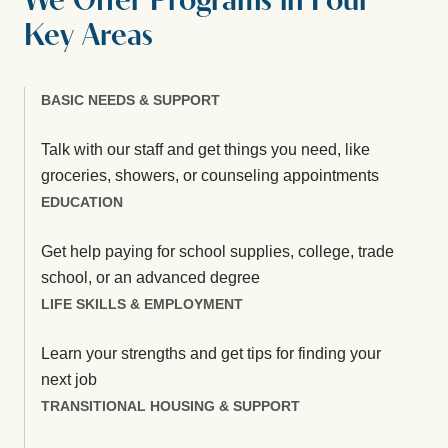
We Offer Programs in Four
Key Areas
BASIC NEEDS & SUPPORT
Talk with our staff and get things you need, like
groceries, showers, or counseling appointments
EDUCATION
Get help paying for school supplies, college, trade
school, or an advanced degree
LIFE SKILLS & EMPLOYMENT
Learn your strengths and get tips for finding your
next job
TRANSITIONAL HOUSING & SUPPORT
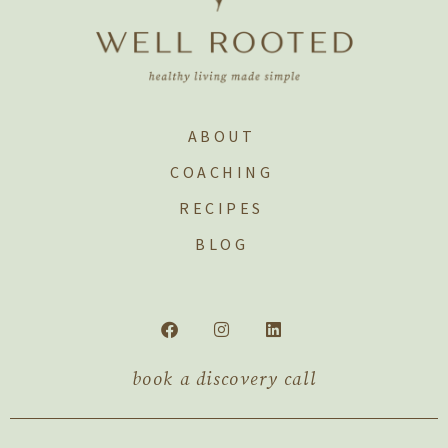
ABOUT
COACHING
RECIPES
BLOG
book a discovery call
· · · · ·
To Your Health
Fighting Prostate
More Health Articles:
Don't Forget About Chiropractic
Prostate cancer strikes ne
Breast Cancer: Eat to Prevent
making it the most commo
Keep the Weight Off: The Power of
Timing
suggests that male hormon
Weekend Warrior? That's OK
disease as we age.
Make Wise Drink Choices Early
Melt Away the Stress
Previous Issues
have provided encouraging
· · · · ·
> _How to complete this task_
Please find each line in the data above that contains the word "SUPPORT", and copy those lines out in full.

> _Solution to this task_
BASIC NEEDS & SUPPORT
TRANSITIONAL HOUSING & SUPPORT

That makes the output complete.